• **Instructions to follow**:
In the records below, rewrite the stretch from the line containing "Inkluzywna fotografia od" through the line containing "miejsca, po to", replacing "okolic" with "okolicznych miejscowości" and keeping every other word as it is.

• **Data**:
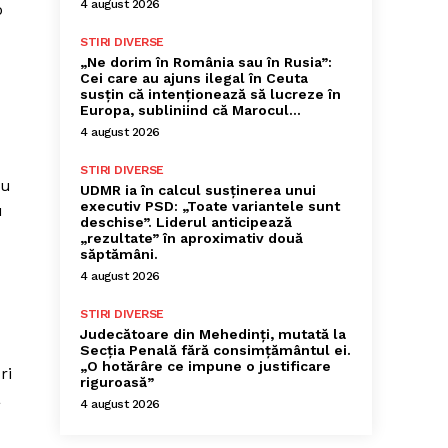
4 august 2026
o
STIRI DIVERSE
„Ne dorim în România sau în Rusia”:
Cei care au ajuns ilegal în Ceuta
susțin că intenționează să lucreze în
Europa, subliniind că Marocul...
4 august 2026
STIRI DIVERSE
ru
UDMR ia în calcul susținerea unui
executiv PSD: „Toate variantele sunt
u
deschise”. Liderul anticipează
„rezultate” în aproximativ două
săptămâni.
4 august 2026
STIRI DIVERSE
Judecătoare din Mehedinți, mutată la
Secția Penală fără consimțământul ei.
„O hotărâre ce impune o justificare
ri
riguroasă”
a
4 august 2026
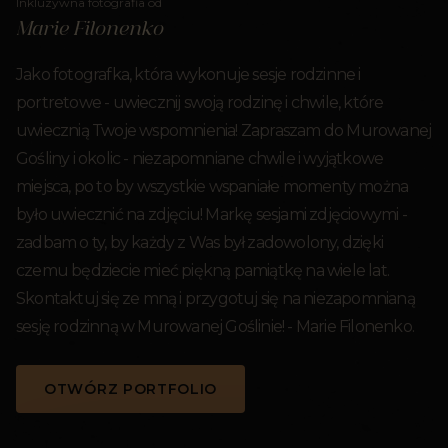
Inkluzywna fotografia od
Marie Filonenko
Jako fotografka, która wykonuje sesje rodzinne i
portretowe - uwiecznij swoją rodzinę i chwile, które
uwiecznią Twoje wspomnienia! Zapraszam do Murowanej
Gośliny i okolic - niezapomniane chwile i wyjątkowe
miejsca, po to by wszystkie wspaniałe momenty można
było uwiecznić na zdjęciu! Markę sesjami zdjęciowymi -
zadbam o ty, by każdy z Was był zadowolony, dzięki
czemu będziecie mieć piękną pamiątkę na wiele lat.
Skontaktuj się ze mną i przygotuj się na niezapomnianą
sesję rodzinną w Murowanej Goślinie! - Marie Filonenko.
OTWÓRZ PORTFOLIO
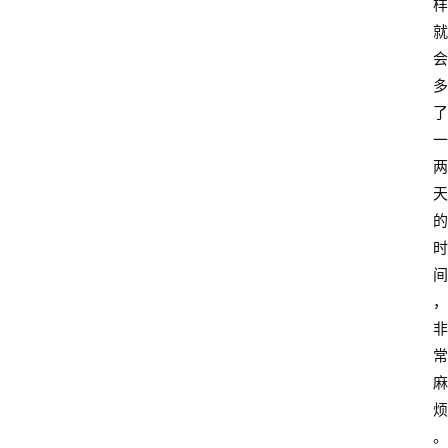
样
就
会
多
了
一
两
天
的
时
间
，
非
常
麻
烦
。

--

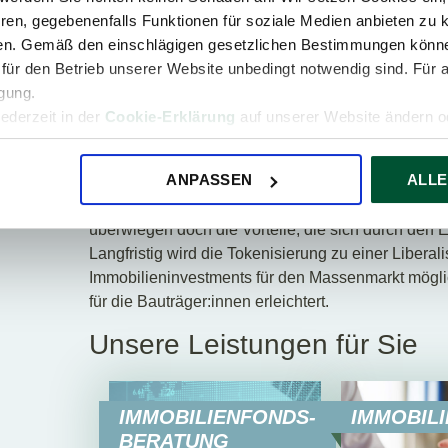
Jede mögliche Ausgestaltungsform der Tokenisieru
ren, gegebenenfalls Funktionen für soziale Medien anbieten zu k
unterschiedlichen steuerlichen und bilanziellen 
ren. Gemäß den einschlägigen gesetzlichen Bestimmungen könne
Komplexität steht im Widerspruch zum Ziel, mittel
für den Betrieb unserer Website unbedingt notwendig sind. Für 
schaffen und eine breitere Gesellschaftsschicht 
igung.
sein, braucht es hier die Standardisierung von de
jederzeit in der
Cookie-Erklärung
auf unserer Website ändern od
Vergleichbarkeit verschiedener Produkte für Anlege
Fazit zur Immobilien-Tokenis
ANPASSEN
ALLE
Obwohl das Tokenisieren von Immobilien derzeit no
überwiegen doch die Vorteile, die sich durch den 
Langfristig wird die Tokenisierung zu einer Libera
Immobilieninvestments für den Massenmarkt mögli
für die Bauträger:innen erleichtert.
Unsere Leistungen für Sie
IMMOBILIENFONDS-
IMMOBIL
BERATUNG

• **Your solution**:
Inkluzywna fotografia od
Marie Filonenko
Jako fotografka, która wykonuje sesje rodzinne i
portretowe - uwiecznij swoją rodzinę i chwile, które
uwiecznią Twoje wspomnienia! Zapraszam do Murowanej
Gośliny i okolicznych miejscowości - niezapomniane chwile i wyjątkowe
miejsca, po to by wszystkie wspaniałe momenty można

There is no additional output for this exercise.